Fact-checking? We Don't Need No Stinking Fact-checking!
Oops they did it again! From Editor & Publisher:
NEW YORK For the second time in less than a week, The New York Times today admitted to a serious error in a story. On Saturday it said it had misidentified a man featured in the iconic "hooded inmate" photograph from Abu Ghraib prison in Iraq. Today it discloses that a woman it profiled on March 8 is not, in fact, a victim of Hurricane Katrina--and was arrested for fraud and grand larceny yesterday.Fantastic! How deep can they dig their grave? They're already nearing Tiananmen Square, for God's sake.
As it did in the Abu Ghraib mistake, the Times ran an editors' note on page 2 of its front section, along with a lengthy news article (this time on the front page of Section B). Again mirroring the Abu Ghraib episode, the newspaper revealed a surprising and inexplicable lapse in fact-checking on the part of a reporter and/or editor.
The original article, more than 1000 words in length, was written by Nicholas Confessore. He also wrote the news article about the error today. Without saying that he wrote the first story, he wrote today: "The Times did not verify many aspects of Ms. Fenton's claims, never interviewed her children, and did not confirm the identity of the man she described as her husband."
The editors' note states:Workin' in a coal mine
"An article in The Metro Section on March 8 profiled Donna Fenton, identifying her as a 37-year-old victim of Hurricane Katrina who had fled Biloxi, Miss., and who was frustrated in efforts to get federal aid as she and her children remained as emergency residents of a hotel in Queens.

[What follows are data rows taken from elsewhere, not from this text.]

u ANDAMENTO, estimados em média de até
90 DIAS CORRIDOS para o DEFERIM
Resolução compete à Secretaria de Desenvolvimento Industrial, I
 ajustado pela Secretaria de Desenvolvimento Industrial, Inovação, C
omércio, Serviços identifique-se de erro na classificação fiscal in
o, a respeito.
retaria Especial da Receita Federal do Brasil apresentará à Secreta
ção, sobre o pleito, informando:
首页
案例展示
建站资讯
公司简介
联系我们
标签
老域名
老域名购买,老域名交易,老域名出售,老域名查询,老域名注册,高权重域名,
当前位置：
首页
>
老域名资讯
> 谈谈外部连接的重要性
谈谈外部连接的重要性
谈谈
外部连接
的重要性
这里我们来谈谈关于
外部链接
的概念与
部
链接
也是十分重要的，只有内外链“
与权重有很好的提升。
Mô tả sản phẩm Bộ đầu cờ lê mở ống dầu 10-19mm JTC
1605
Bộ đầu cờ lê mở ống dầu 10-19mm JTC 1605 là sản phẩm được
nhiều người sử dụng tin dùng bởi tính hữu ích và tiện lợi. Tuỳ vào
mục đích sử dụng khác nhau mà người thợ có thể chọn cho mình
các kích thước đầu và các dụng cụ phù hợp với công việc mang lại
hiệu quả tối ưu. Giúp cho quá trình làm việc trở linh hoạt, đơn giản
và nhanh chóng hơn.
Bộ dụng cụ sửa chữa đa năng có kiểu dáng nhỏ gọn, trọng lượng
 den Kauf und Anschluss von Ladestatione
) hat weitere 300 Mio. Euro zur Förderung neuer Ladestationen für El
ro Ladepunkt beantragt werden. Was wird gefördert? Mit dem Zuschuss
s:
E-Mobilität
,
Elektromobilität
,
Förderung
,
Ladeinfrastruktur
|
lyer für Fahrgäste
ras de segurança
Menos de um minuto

"Yesterday, the New York police arrested Ms. Fenton, charging her with several counts of welfare fraud and grand larceny. Prosecutors in Brooklyn say she was not a Katrina victim, never lived in Biloxi and had improperly received thousands of dollars in government aid. Ms. Fenton has pleaded not guilty.
Goin' down down down
Workin' in a coal mine
Whop! about to slip down
1 comments:
When a media organ has taken on the role of propaganga-pulpers they seem to feel free to print for the public whatever suits their aims. Accuracy seems to be the first hurdle they vault with Olympian facility. Whichever medium is used, their stories are given substance by another. To wit: a newspaper publishes a story, then, by theme-adherence, the electronic media picks up on it. By the time it reaches the public gumming it has so many legs, and done so many laps that it had to don fresh Nikes. The lie or distortion is given legitimacy and its life is secured. By the time corrections and redactions are made, the public is bored silly by all sorts of excuses from the clinical, to the "dog ate my homework", or to blaming it on their sources (who are always nameless). (Don't even try raise the notion that if anyone else acted upon 'hearing voices' they'd be consigned to rubber rooms.)
We are left to understand that reasonable accomodations should be considered as checking facts and vetting sources would be considered hazardous to their stealth.
The greatest frustration prevails in the acceptance that it is a measure employed by all extremes; thus the sophomoric justification: "Everyone's doing it, so it must be OK.".
"Caveat Lector" might be suitable to have over every headline followed by "Gullibility can be hazardous to your thoughts."